▸ **Exercise description**: Return every line of the data below that includes the string "Rendered".

*** Data excerpts ***

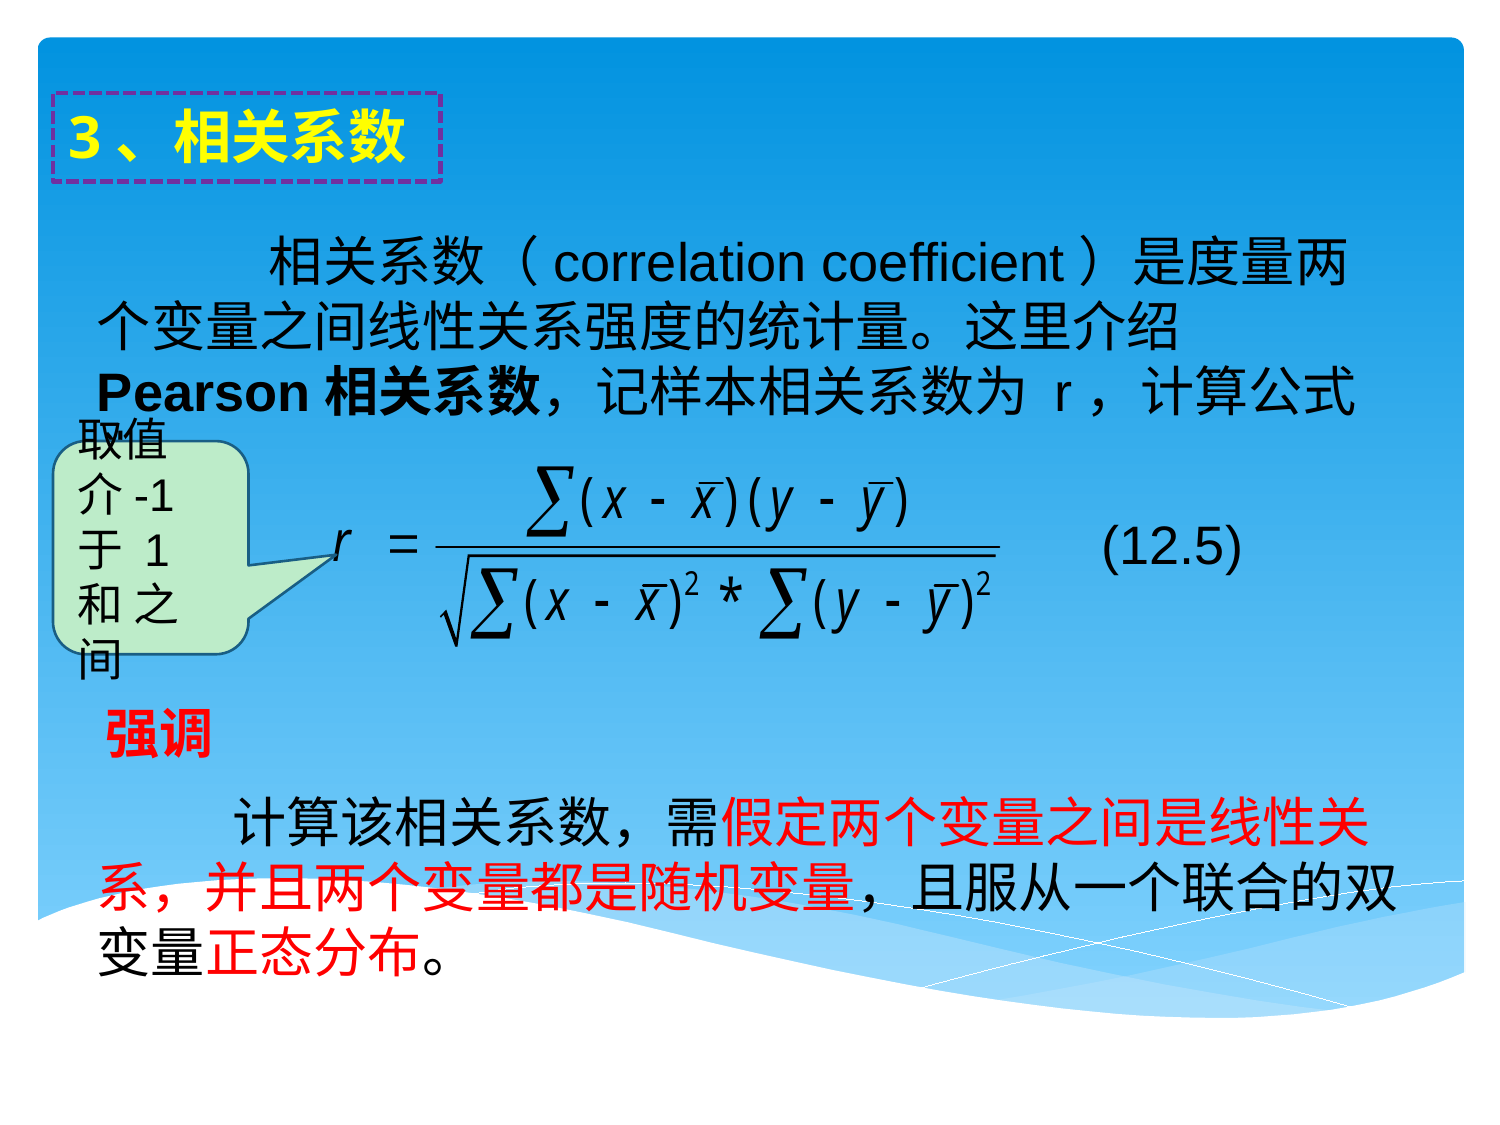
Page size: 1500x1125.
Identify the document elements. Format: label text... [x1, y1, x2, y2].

text_box 计算该相关系数，需假定两个变量之间是线性关系，并且两个变量都是随机变量，且服从一个联合的双变量正态分布。 [81, 781, 1424, 991]
text_box 强调 [90, 692, 404, 781]
text_box (12.5) [1086, 503, 1400, 592]
text_box 取值介-1于 1和 之间 [51, 439, 321, 656]
text_box 3、相关系数 [53, 92, 441, 182]
text_box 相关系数（correlation coefficient）是度量两个变量之间线性关系强度的统计量。这里介绍Pearson相关系数，记样本相关系数为 r，计算公式为： [82, 219, 1400, 495]
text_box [326, 455, 1008, 658]
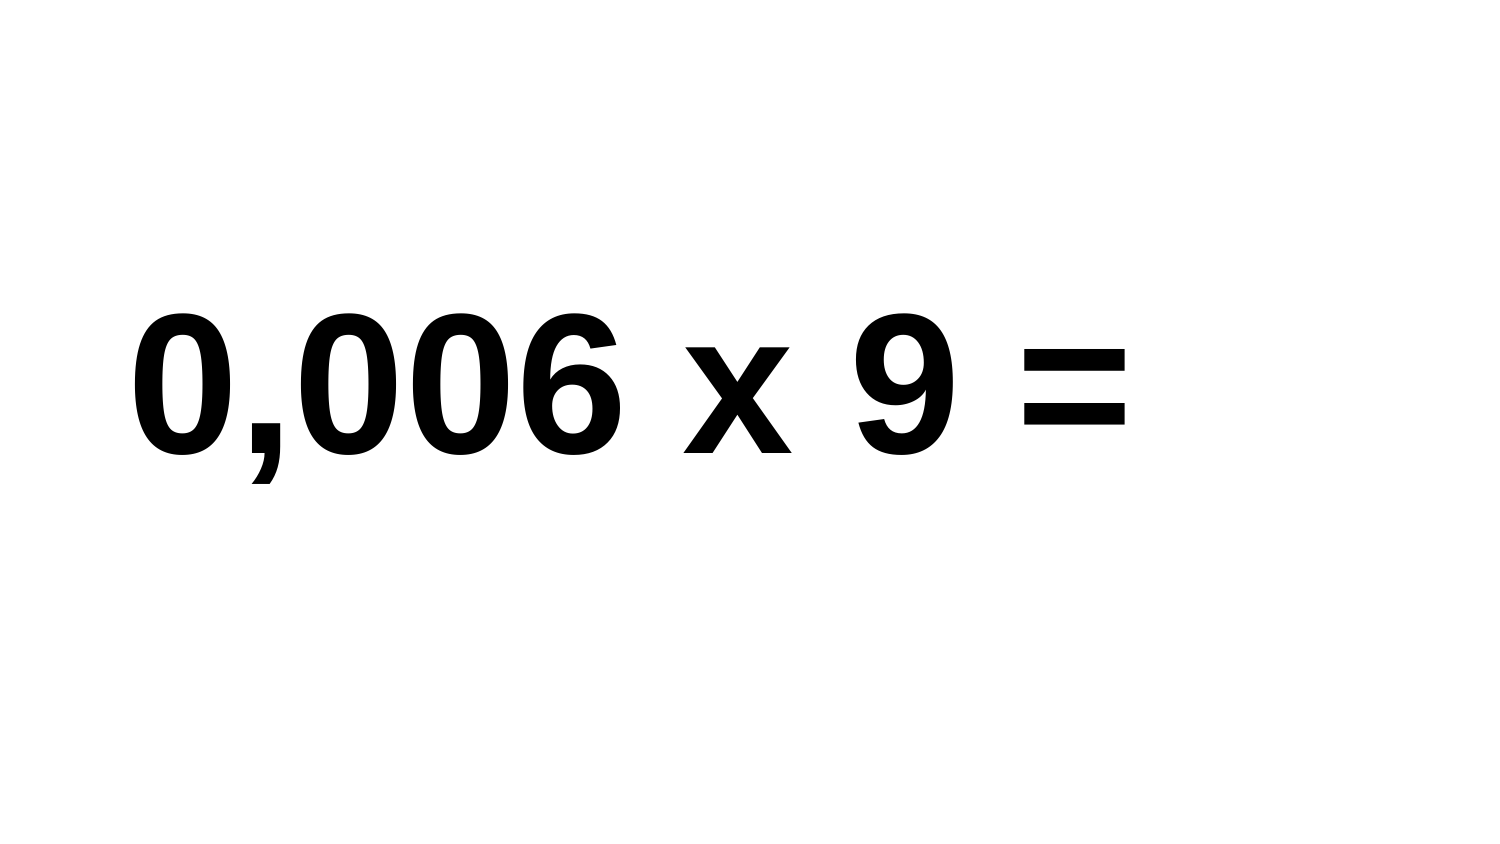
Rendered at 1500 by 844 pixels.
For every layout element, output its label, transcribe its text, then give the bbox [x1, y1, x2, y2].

text_box 0,006 x 9 = [112, 318, 1388, 509]
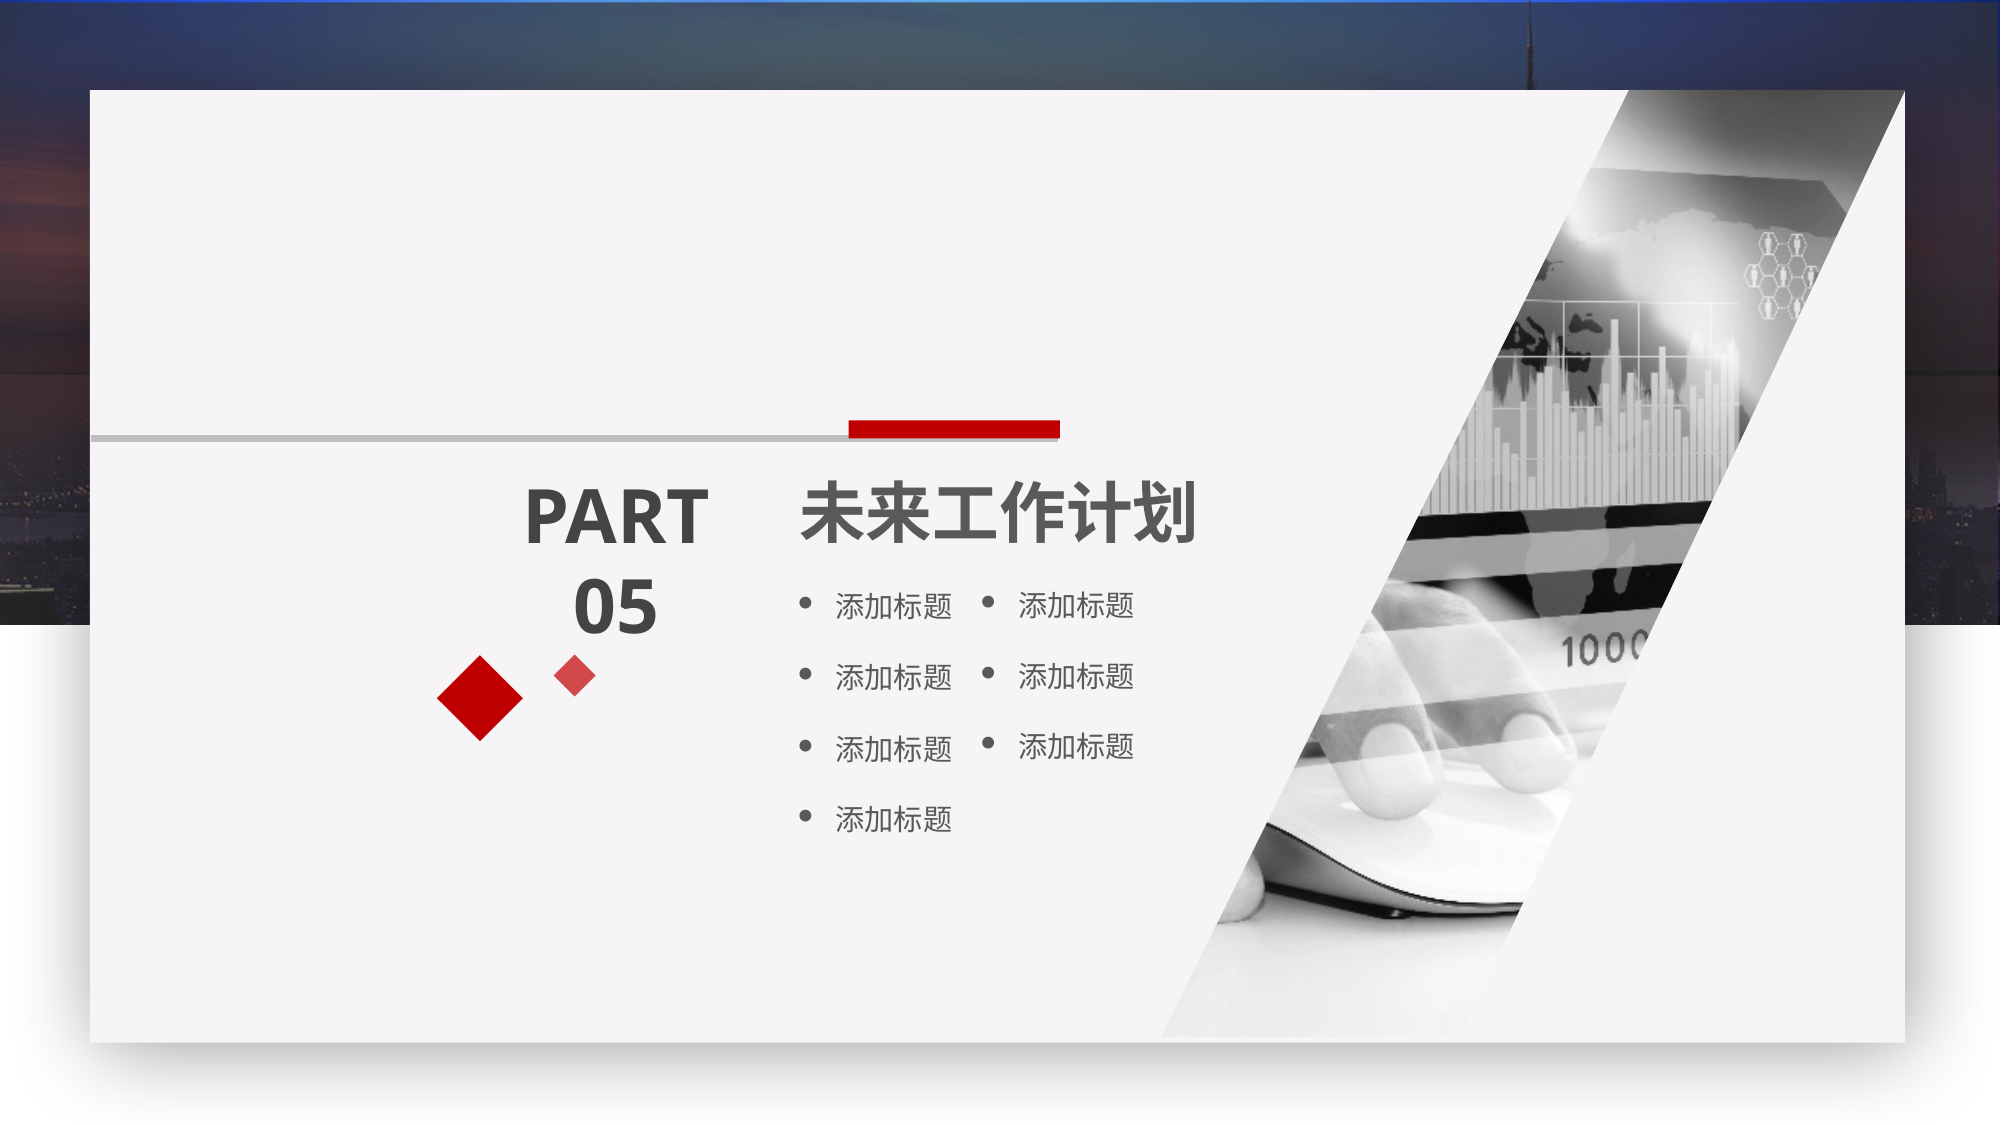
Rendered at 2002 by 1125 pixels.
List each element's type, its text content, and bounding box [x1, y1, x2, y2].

text_box 未来工作计划 [784, 463, 1155, 559]
picture [0, 0, 2000, 625]
text_box PART 05 [455, 460, 778, 656]
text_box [980, 586, 1240, 765]
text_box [797, 588, 1009, 837]
picture [1160, 89, 1906, 1038]
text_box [90, 420, 1061, 439]
text_box [436, 656, 523, 742]
text_box [553, 656, 596, 697]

*** End of Data excerpts ***

▸ **Your solution**:
Rendered at 1500 by 844 pixels.
Rendered at 2002 by 1125 pixels.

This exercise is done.